Tutti concordano – testimoni e primi feriti sentiti da carabinieri e polizia locale -, e ci vorrà poco per accertarlo con precisione, che il bus viaggiava lentamente, a causa del traffico, di un tratto di strada interessato da lavori di ammodernamento e di uno svincolo che porta a rallentare.
“C’è un’indagine in corso, ma l’autobus – spiega l’amministratore delegato della ditta di trasporti Fiorese – era praticamente fermo”. Che non sia la velocità su quel rettilineo la causa dell’incidente mette d’accordo tutti, sono due invece i punti spigolosi dell’indagine su cui lavora anche la polizia. Le batterie al litio e la doppia barriera di protezione che non bastano a frenare il pullman. Bisognerà capire, con video e consulenze, se il bus possa aver avuto un problema proprio alle batterie che lo alimentano. Per chi conosce da vicino i mezzi di trasporto, le batterie sono sicure, prive di gas, contengono “liquidi di raffreddamento che lavorano a una temperatura controllata”, se c’è un principio di incendio – solo parte della carrozzeria risulta annerita – sarebbe piuttosto dovuto a un “impianto elettrico di bassa tensione”.
Che di incendio non si possa parlare concorda la procura che però vuole approfondire sul tema dell’elettrico, così come accertamenti sono in corso “sul guardrail e sul parapetto esterno che dà sul baratro”. A un primo sguardo la barriera che costeggia la strada comunale porta i segni del tempo, tanto che sono in corso investimenti ingenti per garantire la sicurezza su quel tratto di strada, ma è tutto da dimostrare che abbia un ruolo in quanto accaduto, come ritiene invece Fiorese.
“È un guardrail vecchio, degli anni Cinquanta, forse è una concausa dell’incidente. Guardando le immagini si nota quasi l’autobus fermo, poi precipita, i fotogrammi fanno ipotizzare che possa essersi trattato di un malore”.
L’assessore alla Mobilità di Venezia
Un’immagine satellitare del 2022 di Google Maps restituisce che lungo il cavalcavia di Mestre in cui è precipitato il bus, in cui hanno perso la vita 21 persone, manca un tratto di guardrail. Proprio la barriera di protezione, che potrebbe essere obsoleta, è uno degli elementi al vaglio della procura di Venezia che indaga su quanto accaduto ieri. Per l’assessore alla Mobilità del capoluogo veneto Renato Boraso, però, quella ‘mancanza’ “di un metro e cinquanta è un punto di passaggio, un varco di accesso per motivi di sicurezza, per la manutenzione” spiega all’Adnkronos.
“Si tratta – aggiunge- di una piccola interruzione che si trova, talvolta, lungo i guardrail.
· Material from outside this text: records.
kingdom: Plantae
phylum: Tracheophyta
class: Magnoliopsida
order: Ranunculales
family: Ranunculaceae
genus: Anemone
Non vorrei che qualcuno pensasse che 13,5 tonnellate (il peso del bus precipitato, ndr.) si sarebbero fermate per un metro e cinquanta” in più di barriera.
“Bisogna capire perché in un rettilineo in discesa questo bus ha perso il controllo, il guardrail non è neanche una concausa perché siamo in un rettilineo” evidenzia Boraso, ammettendo che “sicuramente la doppia fila di guardrail è vetusta perché così abbiamo ereditato questo cavalcavia”, ora al centro di un progetto di ammodernamento da 6,5 milioni di euro. “Non è che un metro e mezzo impedisce la caduta”, dice Boraso, assicurando che il bus è precipitato “25 metri dopo”.